WHAT IS REQUIRED: An identical copy of all the records is what the answer must contain.

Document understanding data
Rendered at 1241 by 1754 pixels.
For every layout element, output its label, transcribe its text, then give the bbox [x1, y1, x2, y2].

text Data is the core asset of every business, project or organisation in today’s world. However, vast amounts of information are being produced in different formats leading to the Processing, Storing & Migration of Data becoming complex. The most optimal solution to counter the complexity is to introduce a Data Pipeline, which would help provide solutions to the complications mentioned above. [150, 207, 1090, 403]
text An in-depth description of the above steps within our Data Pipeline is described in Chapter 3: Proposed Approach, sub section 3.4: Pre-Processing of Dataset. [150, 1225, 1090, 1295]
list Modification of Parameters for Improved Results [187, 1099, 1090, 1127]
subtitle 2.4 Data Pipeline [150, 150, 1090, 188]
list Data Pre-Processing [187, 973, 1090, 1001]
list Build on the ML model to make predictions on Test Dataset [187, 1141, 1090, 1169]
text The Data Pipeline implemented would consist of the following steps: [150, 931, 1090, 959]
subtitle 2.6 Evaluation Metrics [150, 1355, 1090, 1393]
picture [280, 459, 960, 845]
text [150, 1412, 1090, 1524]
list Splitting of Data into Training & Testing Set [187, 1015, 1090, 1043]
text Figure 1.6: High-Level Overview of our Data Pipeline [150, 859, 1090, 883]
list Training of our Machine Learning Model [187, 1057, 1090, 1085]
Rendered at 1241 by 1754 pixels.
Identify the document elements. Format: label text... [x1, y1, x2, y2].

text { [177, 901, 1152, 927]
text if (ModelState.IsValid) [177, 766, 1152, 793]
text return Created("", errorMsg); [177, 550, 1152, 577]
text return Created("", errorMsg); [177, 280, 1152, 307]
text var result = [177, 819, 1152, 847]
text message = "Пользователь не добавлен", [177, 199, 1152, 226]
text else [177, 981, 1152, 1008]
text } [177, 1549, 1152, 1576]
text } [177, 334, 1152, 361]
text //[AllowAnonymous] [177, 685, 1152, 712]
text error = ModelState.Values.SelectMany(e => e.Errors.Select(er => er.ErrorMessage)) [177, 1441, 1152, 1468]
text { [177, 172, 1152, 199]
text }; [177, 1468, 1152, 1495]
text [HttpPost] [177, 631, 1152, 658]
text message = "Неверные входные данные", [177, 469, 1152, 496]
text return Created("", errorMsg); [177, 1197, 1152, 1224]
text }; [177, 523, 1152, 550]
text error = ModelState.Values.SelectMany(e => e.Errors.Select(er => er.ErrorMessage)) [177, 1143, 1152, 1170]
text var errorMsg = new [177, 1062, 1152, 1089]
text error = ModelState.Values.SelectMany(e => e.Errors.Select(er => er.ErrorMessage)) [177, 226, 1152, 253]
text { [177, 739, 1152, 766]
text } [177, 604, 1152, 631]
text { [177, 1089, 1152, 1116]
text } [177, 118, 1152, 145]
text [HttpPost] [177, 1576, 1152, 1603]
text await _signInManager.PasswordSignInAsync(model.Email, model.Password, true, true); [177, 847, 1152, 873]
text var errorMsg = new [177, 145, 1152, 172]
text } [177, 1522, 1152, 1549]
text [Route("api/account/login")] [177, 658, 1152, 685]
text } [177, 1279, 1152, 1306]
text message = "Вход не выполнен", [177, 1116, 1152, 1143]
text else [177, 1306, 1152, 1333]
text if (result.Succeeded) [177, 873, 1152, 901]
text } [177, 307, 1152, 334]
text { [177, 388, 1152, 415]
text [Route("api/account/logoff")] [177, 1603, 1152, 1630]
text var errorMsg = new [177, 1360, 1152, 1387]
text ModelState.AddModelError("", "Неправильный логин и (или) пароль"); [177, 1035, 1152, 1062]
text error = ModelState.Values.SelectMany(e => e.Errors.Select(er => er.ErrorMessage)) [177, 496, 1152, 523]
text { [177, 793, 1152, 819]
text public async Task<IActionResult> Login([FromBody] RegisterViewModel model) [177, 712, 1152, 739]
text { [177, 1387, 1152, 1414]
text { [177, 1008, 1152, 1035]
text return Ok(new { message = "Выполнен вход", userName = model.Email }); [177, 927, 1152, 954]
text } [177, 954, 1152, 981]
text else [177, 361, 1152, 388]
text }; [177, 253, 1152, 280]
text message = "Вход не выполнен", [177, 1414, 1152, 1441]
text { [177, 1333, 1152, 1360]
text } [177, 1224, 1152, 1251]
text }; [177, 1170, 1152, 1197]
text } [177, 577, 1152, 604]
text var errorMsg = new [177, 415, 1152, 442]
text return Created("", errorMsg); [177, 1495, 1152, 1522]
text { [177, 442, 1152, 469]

EXERCISE RESPONSE:
Rendered at 1241 by 1754 pixels.
For every layout element, output its label, transcribe its text, then give the bbox [x1, y1, x2, y2].

text Data is the core asset of every business, project or organisation in today’s world. However, vast amounts of information are being produced in different formats leading to the Processing, Storing & Migration of Data becoming complex. The most optimal solution to counter the complexity is to introduce a Data Pipeline, which would help provide solutions to the complications mentioned above. [150, 207, 1090, 403]
text An in-depth description of the above steps within our Data Pipeline is described in Chapter 3: Proposed Approach, sub section 3.4: Pre-Processing of Dataset. [150, 1225, 1090, 1295]
list Modification of Parameters for Improved Results [187, 1099, 1090, 1127]
subtitle 2.4 Data Pipeline [150, 150, 1090, 188]
list Data Pre-Processing [187, 973, 1090, 1001]
list Build on the ML model to make predictions on Test Dataset [187, 1141, 1090, 1169]
text The Data Pipeline implemented would consist of the following steps: [150, 931, 1090, 959]
subtitle 2.6 Evaluation Metrics [150, 1355, 1090, 1393]
picture [280, 459, 960, 845]
text [150, 1412, 1090, 1524]
list Splitting of Data into Training & Testing Set [187, 1015, 1090, 1043]
text Figure 1.6: High-Level Overview of our Data Pipeline [150, 859, 1090, 883]
list Training of our Machine Learning Model [187, 1057, 1090, 1085]
Rendered at 1241 by 1754 pixels.
Identify the document elements. Format: label text... [x1, y1, x2, y2].

text { [177, 901, 1152, 927]
text if (ModelState.IsValid) [177, 766, 1152, 793]
text return Created("", errorMsg); [177, 550, 1152, 577]
text return Created("", errorMsg); [177, 280, 1152, 307]
text var result = [177, 819, 1152, 847]
text message = "Пользователь не добавлен", [177, 199, 1152, 226]
text else [177, 981, 1152, 1008]
text } [177, 1549, 1152, 1576]
text } [177, 334, 1152, 361]
text //[AllowAnonymous] [177, 685, 1152, 712]
text error = ModelState.Values.SelectMany(e => e.Errors.Select(er => er.ErrorMessage)) [177, 1441, 1152, 1468]
text { [177, 172, 1152, 199]
text }; [177, 1468, 1152, 1495]
text [HttpPost] [177, 631, 1152, 658]
text message = "Неверные входные данные", [177, 469, 1152, 496]
text return Created("", errorMsg); [177, 1197, 1152, 1224]
text }; [177, 523, 1152, 550]
text error = ModelState.Values.SelectMany(e => e.Errors.Select(er => er.ErrorMessage)) [177, 1143, 1152, 1170]
text var errorMsg = new [177, 1062, 1152, 1089]
text error = ModelState.Values.SelectMany(e => e.Errors.Select(er => er.ErrorMessage)) [177, 226, 1152, 253]
text { [177, 739, 1152, 766]
text } [177, 604, 1152, 631]
text { [177, 1089, 1152, 1116]
text } [177, 118, 1152, 145]
text [HttpPost] [177, 1576, 1152, 1603]
text await _signInManager.PasswordSignInAsync(model.Email, model.Password, true, true); [177, 847, 1152, 873]
text var errorMsg = new [177, 145, 1152, 172]
text } [177, 1522, 1152, 1549]
text [Route("api/account/login")] [177, 658, 1152, 685]
text } [177, 1279, 1152, 1306]
text message = "Вход не выполнен", [177, 1116, 1152, 1143]
text else [177, 1306, 1152, 1333]
text if (result.Succeeded) [177, 873, 1152, 901]
text } [177, 307, 1152, 334]
text { [177, 388, 1152, 415]
text [Route("api/account/logoff")] [177, 1603, 1152, 1630]
text var errorMsg = new [177, 1360, 1152, 1387]
text ModelState.AddModelError("", "Неправильный логин и (или) пароль"); [177, 1035, 1152, 1062]
text error = ModelState.Values.SelectMany(e => e.Errors.Select(er => er.ErrorMessage)) [177, 496, 1152, 523]
text { [177, 793, 1152, 819]
text public async Task<IActionResult> Login([FromBody] RegisterViewModel model) [177, 712, 1152, 739]
text { [177, 1387, 1152, 1414]
text { [177, 1008, 1152, 1035]
text return Ok(new { message = "Выполнен вход", userName = model.Email }); [177, 927, 1152, 954]
text } [177, 954, 1152, 981]
text else [177, 361, 1152, 388]
text }; [177, 253, 1152, 280]
text message = "Вход не выполнен", [177, 1414, 1152, 1441]
text { [177, 1333, 1152, 1360]
text } [177, 1224, 1152, 1251]
text }; [177, 1170, 1152, 1197]
text } [177, 577, 1152, 604]
text var errorMsg = new [177, 415, 1152, 442]
text return Created("", errorMsg); [177, 1495, 1152, 1522]
text { [177, 442, 1152, 469]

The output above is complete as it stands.